Maximize the number of disjoint subarrays with even sum in an array in at most k swaps .

Question

Time Complexity should be O(N)  .

Example array :

k = 1 (number of swaps allowed)

{1,2,3,4} ..

Without any swaps the answer is : (2) : {2} and {4} are the only even sum disjoint subarrays .

If we do 1 swap of (2,3) , we get : 1,3,2,4 , and the answer is : (3) : {1,3} , {2} , {4} are the three disjoint even sum subarrays!

Answer 1

Ok, so the full solution depends on complicated observations...Lets try to find best answer for zero swaps, to maximize the number of even sum subarrays , we need to keep all even guys alone and merge 2 adjacent odd guys . For example, array a = [2,3,5,6,8,9,11] .

Best answer for this is :

{2},{3,5},{6},{8},{9,11}

I merged the odd guys and kept even guys alone which maximizes our answer .

Answer here is 5 parts.

So we know how to solve for k=0 swaps.

The problem only occurs when the odd guys appear for odd number of times in a continuous subarray .

Example , {3,5,7,2,11,13,15}

After making groups : {3,5} , {7} , {2}, {11} , {13,15}


We can see that 7 and 11 are in-valid guys


They make odd sum subarray we dont like it . 


Using 1 swap, we can fix 2 such odd guys , so using k swaps you can fix 2k odd guys which are invalid .


So just fix the 2k odd guys and you are done!


Answer for 0 swaps is : 3 , but if we do 1 swap of (2,7), answer becomes 4 , {3,5},{2},{7,11},{13,15} . 4 even parts achieved!!

Say , we have : {odd1,even1,.................odd2} . We simply always swap even1 guy with odd2 guy and get : {odd1,odd2,.........even1} and hence 1 quantity of even sum subarray has increased ! Voila ! :-) 

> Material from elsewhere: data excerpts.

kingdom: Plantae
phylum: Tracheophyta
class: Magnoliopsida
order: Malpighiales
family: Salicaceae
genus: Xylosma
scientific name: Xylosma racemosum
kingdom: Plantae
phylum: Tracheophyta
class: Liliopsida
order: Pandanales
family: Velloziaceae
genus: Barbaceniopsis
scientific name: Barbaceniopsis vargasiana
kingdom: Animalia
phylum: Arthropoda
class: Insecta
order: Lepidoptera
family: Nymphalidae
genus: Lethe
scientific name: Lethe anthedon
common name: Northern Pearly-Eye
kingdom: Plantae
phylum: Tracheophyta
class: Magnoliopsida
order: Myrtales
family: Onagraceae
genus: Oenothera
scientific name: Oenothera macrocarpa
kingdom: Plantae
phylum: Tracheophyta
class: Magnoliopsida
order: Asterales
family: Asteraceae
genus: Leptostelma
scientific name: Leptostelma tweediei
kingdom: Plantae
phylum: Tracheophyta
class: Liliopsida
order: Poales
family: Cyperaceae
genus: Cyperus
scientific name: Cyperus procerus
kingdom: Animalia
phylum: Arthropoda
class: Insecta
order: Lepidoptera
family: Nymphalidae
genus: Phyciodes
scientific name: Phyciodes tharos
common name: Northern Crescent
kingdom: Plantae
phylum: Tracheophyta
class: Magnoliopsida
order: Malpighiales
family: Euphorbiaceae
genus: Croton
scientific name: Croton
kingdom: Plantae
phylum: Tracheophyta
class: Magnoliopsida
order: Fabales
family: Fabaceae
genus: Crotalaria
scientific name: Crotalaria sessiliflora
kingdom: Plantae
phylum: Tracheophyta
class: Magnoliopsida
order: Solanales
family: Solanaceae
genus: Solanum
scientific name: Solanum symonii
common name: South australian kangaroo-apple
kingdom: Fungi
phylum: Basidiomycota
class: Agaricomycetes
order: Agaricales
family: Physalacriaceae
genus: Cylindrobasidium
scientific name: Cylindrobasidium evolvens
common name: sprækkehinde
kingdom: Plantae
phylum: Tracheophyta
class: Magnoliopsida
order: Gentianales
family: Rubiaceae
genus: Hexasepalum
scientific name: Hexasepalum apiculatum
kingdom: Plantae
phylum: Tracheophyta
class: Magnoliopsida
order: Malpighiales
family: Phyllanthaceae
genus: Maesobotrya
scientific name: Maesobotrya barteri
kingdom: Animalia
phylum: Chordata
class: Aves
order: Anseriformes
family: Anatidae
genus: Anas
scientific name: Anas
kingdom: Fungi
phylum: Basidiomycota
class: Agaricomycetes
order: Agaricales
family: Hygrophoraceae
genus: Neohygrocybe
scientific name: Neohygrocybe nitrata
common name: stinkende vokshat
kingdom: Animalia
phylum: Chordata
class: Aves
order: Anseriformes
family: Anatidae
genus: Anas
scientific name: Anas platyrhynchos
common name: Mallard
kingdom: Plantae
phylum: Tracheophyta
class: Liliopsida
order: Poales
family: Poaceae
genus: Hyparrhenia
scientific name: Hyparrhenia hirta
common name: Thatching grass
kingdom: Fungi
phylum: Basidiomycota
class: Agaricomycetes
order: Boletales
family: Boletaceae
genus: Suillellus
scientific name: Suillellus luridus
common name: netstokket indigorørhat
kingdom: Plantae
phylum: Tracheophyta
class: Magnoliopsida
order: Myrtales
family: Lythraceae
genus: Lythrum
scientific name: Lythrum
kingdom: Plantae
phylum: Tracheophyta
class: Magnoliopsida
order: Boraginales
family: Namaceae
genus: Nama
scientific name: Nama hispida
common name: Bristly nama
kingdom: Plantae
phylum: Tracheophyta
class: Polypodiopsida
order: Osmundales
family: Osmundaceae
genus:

Its a common sense part that even and odd chunks of array gonna alternate , just find the total number of invalid off guys in the array and fix 2*k guys out of them

, the final array which u get is the best possible answer .

 

Code : 

#include <bits/stdc++.h>
using namespace std ;
typedef long long int ll ; 
int main()
{
    
    ll n ; 
    cin>>n ; 
    ll k ; 
    cin>>k ; 
    ll i = 0 ; 
    ll a[n+1] ; 
    while(i<=n-1)
    {
        cin>>a[i] ; 
        i++;
    }
    i=0;ll c = 0 ; ll d = 0 ; 
    ll e = 0 ; ll count = 0 ; 
    while(i<=n-1)
    {
        
        if(a[i]%2!=0)
        {
            c++;
        }
        else
        {
            d++;
            if(c%2!=0)
            {
                count++;
            }
            e = e + c/2;
            c=0;
        }
        
        
        i++;
    }
    
     if(c%2!=0)
            {
                count++;
            }
        e = e + c/2;
    
    ll answer = d + e ; 
   
    ll god = 0 ; 
    god = min(count/2,k);
    answer = answer + god ;
    cout<<answer ; 
    return 0 ; 
}